First, the act addresses the exorbitant cost of medications in the U.S. Americans spend up to $370 billion a year on prescription drugs. From antibiotics and cancer therapies to novel cardiovascular medications, these drugs help treat and prevent disease and prolong life for millions of Americans. For myriad reasons, Black and Hispanic Americans have higher rates of chronic diseases, and thus higher rates of prescription drug spending, than white Americans. They also have higher rates of not taking medicines as prescribed due to high drug costs.

The Inflation Reduction Act decreases medication costs in three ways: One is by setting a $2,000 annual cap on medications for Medicare beneficiaries enrolled in the Part D drug prescription benefit. This means that a patient with high blood pressure, diabetes, heart failure, and newly diagnosed cancer will not have to pay more than $2,000 a year, regardless of how many medications they need to take. A second way is by allowing the federal government to negotiate prices for brand-name drugs.

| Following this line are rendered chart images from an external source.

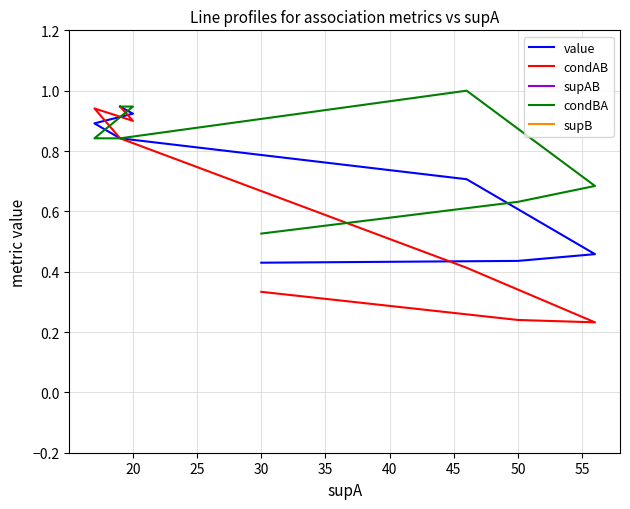

What are all the series names shown in the legend?

value, condAB, supAB, condBA, supB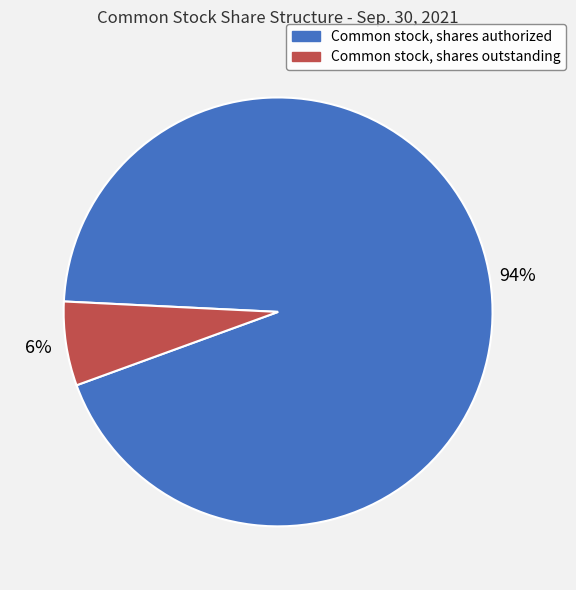

The Common stock, shares authorized slice represents 85% of the pie. True or false?

False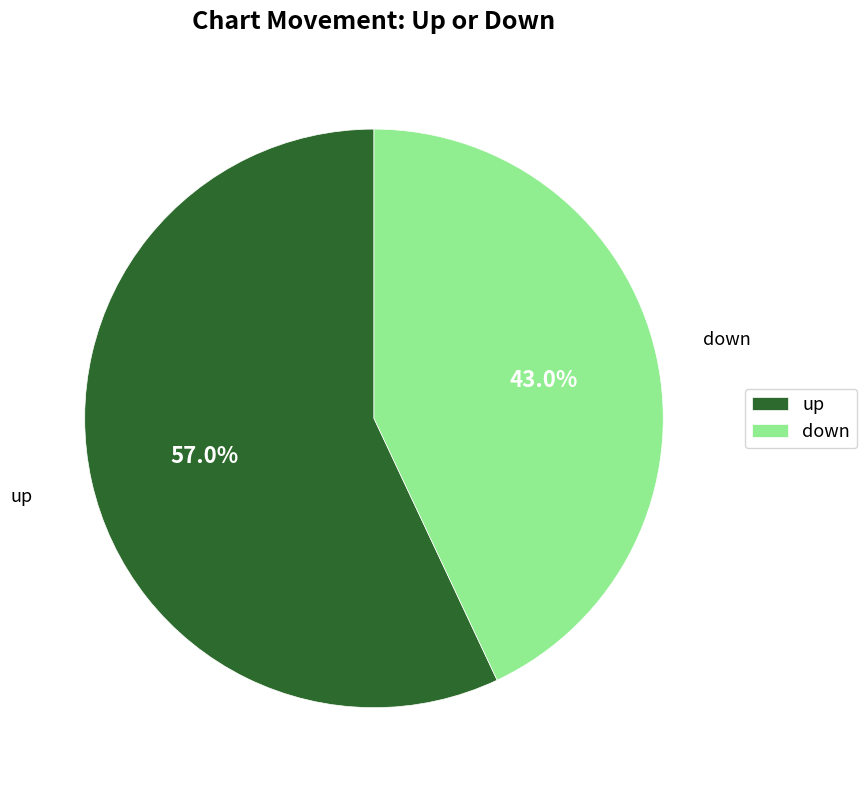

Approximately how many times larger is the value at down compared to up?

0.8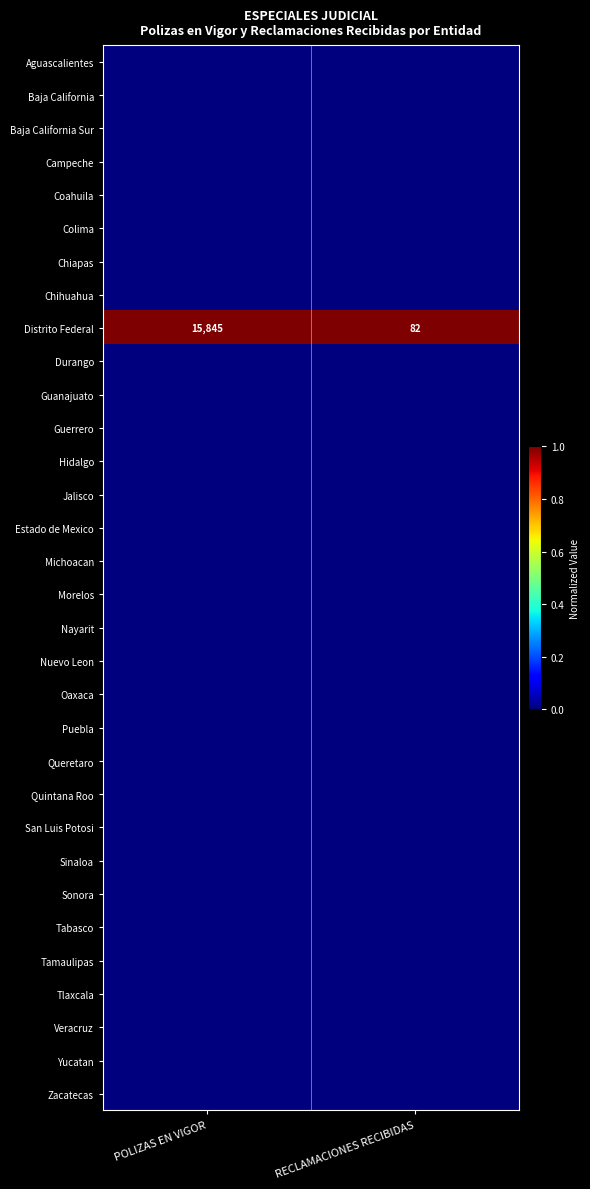

At how many categories does at least one series exceed 0?

2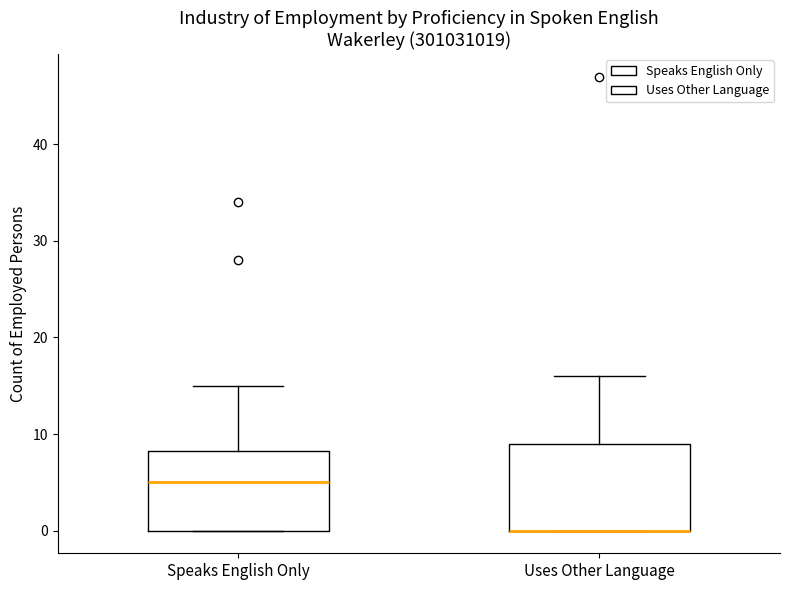

Reading left to right, transcribe this box plot: for each box, give where its median line is, the range the box spans, and where its two whiskers end, as read against the y-axis. The values are not printed on the chart, so give them approximately, as read against the axis.

Speaks English Only: median 5, box 0 to 8, whiskers 0 to 15
Uses Other Language: median 0 (drawn on the box's lower edge), box 0 to 9, whiskers 0 to 16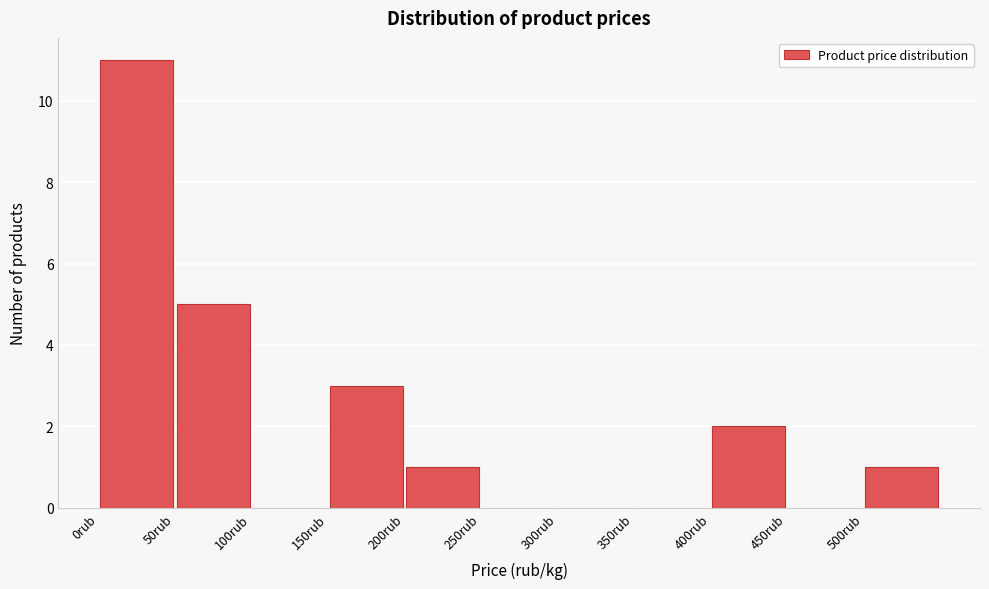

Reading left to right, transcribe this chart: for each bar, give the range it covers on the x-axis and its height. The values are not printed on the chart, so give them approximately, as read against the axis.

0 to 50: 11
50 to 100: 5
100 to 150: 0
150 to 200: 3
200 to 250: 1
250 to 300: 0
300 to 350: 0
350 to 400: 0
400 to 450: 2
450 to 500: 0
500 to 550: 1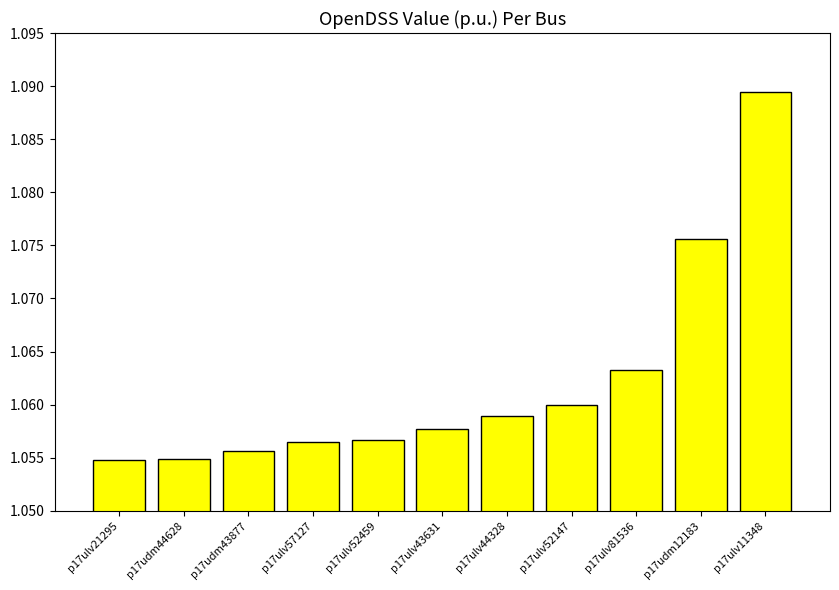

Which label corresponds to the largest value in the chart?

p17ulv11348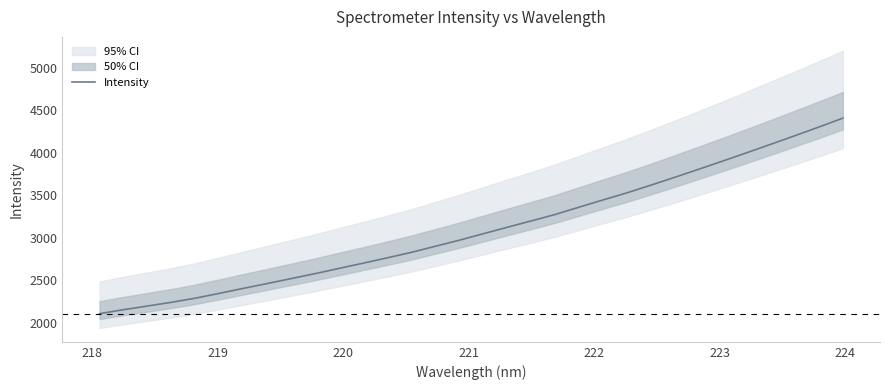

How many data points are less than 3047?

16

A third is placing a $35 cap on insulin for Medicare Part D enrollees, a condition that disproportionately affects Black and Hispanic Americans.

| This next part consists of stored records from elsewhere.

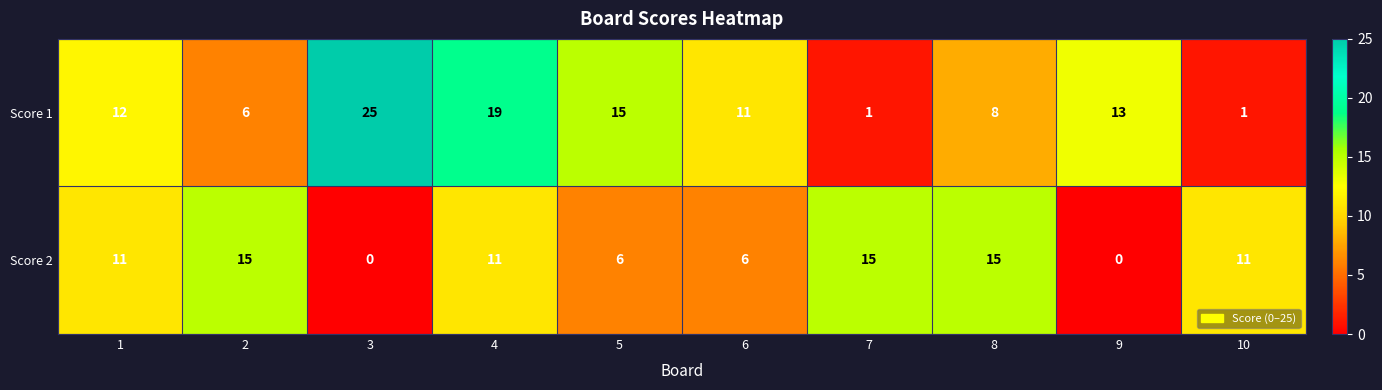

Is it true that Score 1 equals 33 at 3?

False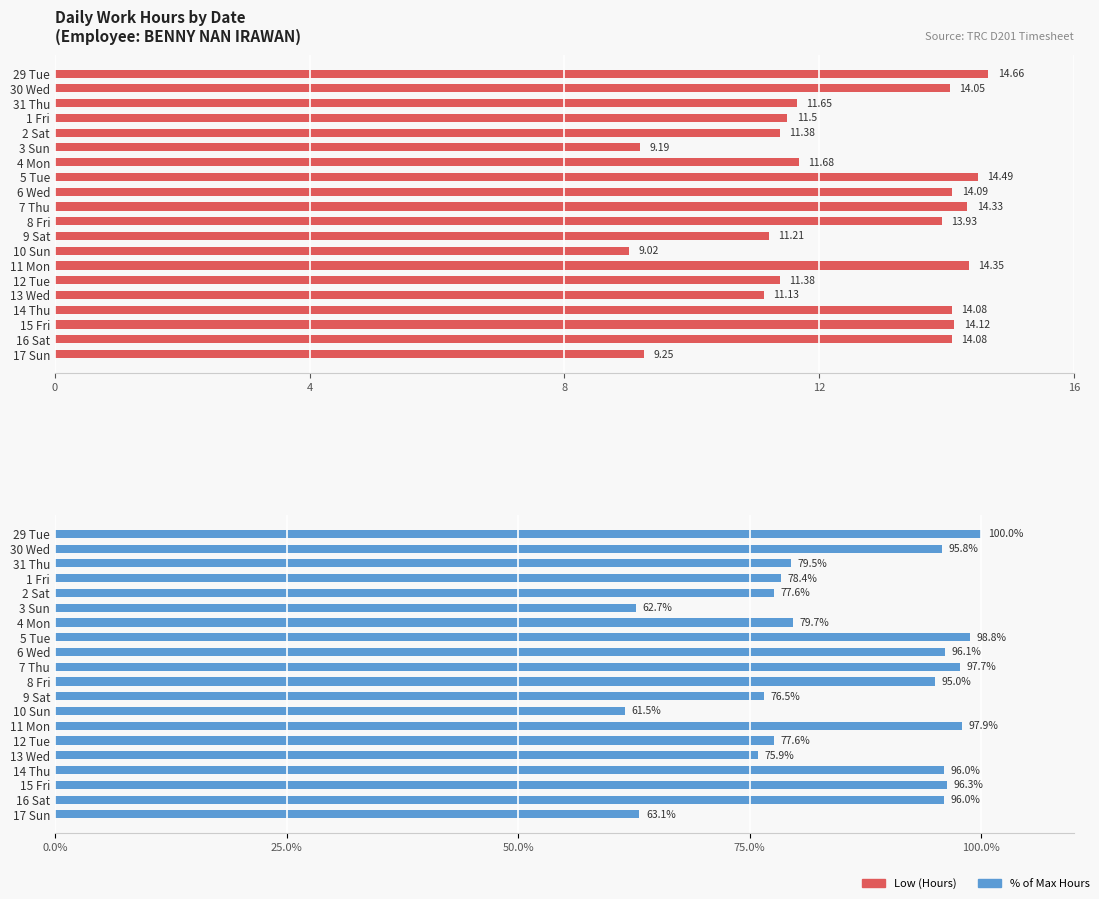

What are all the series names shown in the legend?

Low (Hours), % of Max Hours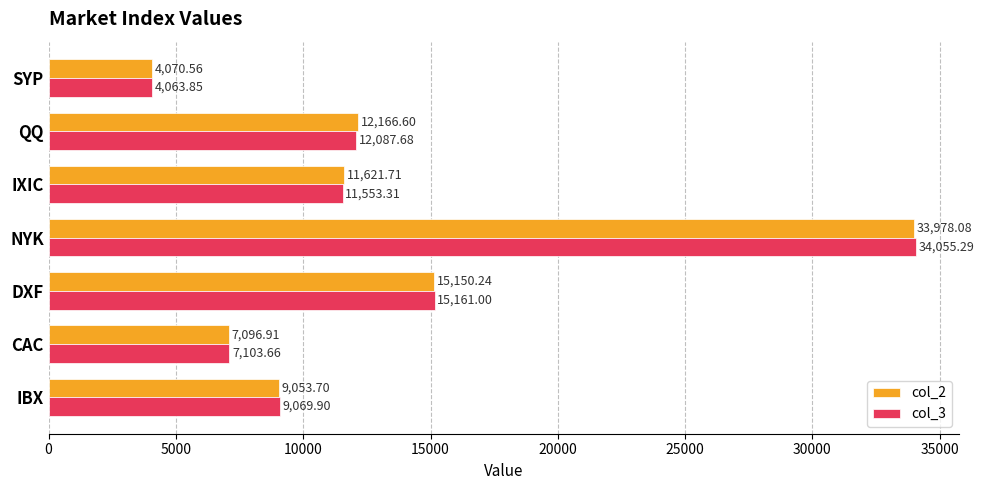

How many data points in col_3 are above 11553?

4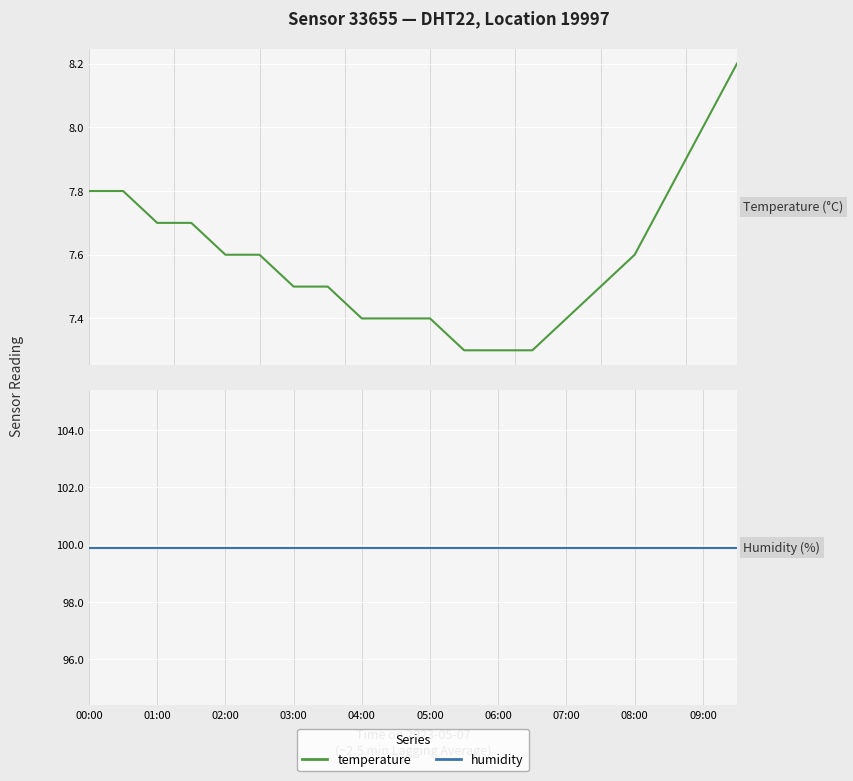

Is it true that humidity equals 99.9 at 00:00?

True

These three cost-reduction measures will help millions of families, but especially those of racial and ethnic groups who bear the burden of pervasive income and wealth disparities in the U.S.

Second, the Inflation Reduction Act will help address pharmacoequity by expanding the eligibility guidelines for full benefits for Medicare Part D Low-Income Subsidies, which help people pay for their premiums, deductibles, and copayments. The act now provides full benefits coverage to Americans with incomes between 135% and 150% of the federal poverty level, a provision that will help many people in racial and ethnic communities. In 2018, the Kaiser Family Foundation reported that 72% of Black and 75% of Hispanic Medicare beneficiaries were enrolled in the Part D drug benefit, with 40% and 44%, respectively, enrolled in the Low-Income Subsidy program, compared to only 15% of white Medicare enrollees.

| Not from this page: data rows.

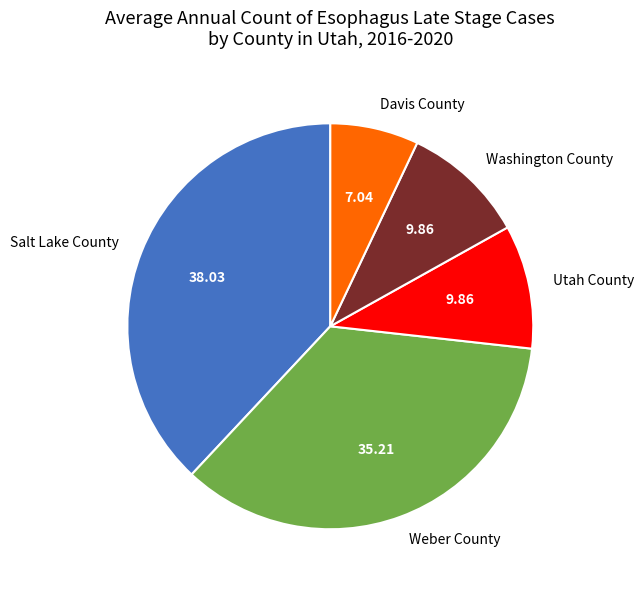

Is it true that Weber County is 35% of the pie?

True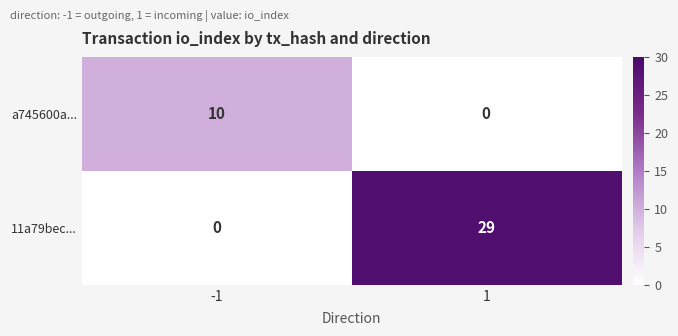

Which series has the largest total across all categories?

11a79bec...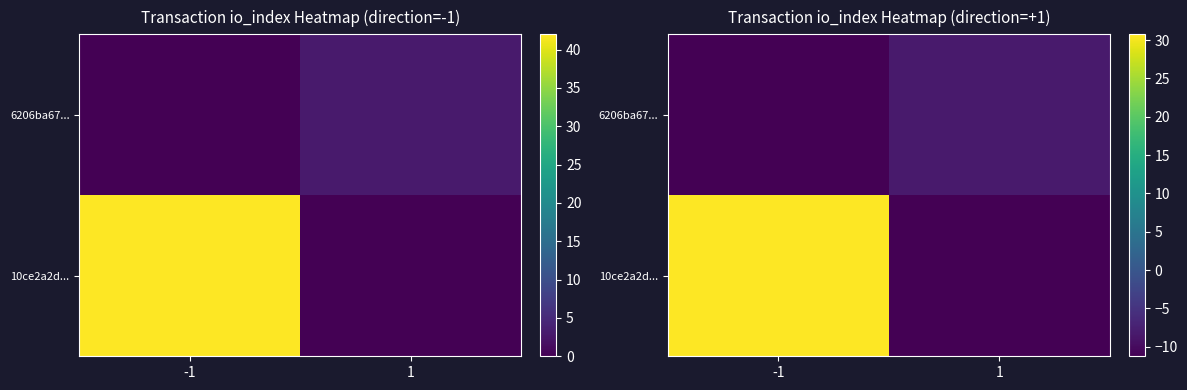

The value of 10ce2a2d... at -1 is 30.8. True or false?

True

Third, the Inflation Reduction Act will provide a three-year extension (through 2025) for enhanced subsidies for individuals buying health coverage on the Affordable Care Act marketplaces. These subsidies, initially put into place through the American Rescue Plan Act, increase the amount of financial support provided to eligible individuals and expands subsidies to middle-income Americans. These subsidies matter because they allow individuals to maintain insurance coverage, a benefit that despite the successes of the Affordable Care Act, remains unavailable to more than 27 million individuals in the U.S. Two-thirds of those who are uninsured are Black and Hispanic, suggesting that these enhanced subsidies will greatly impact these communities.

Taken as a whole, the Inflation Reduction Act offers a significant opportunity to reduce health disparities, advance health equity, and bring the U.S. closer to the goal of pharmacoequity. As health care groups applaud the successes of the landmark bill on prescription drug costs, they must also push lawmakers to begin to address the fundamental and upstream causes of unequal access to prescription drugs in the U.S. Such bold policy changes will include patent reform, elimination of pharmacy deserts, and training a medical professional workforce that is without bias in its provision of clinical care.

The Inflation Reduction Act will be life-changing for millions of older and disabled Americans. If the federal government is willing to center health equity in the implementation of this bill, my hope is that the country will come closer to achieving pharmacoequity and improving access to lifesaving medications for all Americans.

Utibe R. Essien is a general internist and assistant professor of medicine at the University of Pittsburgh School of Medicine. The views expressed here are his alone and do not necessarily reflect those of his employer.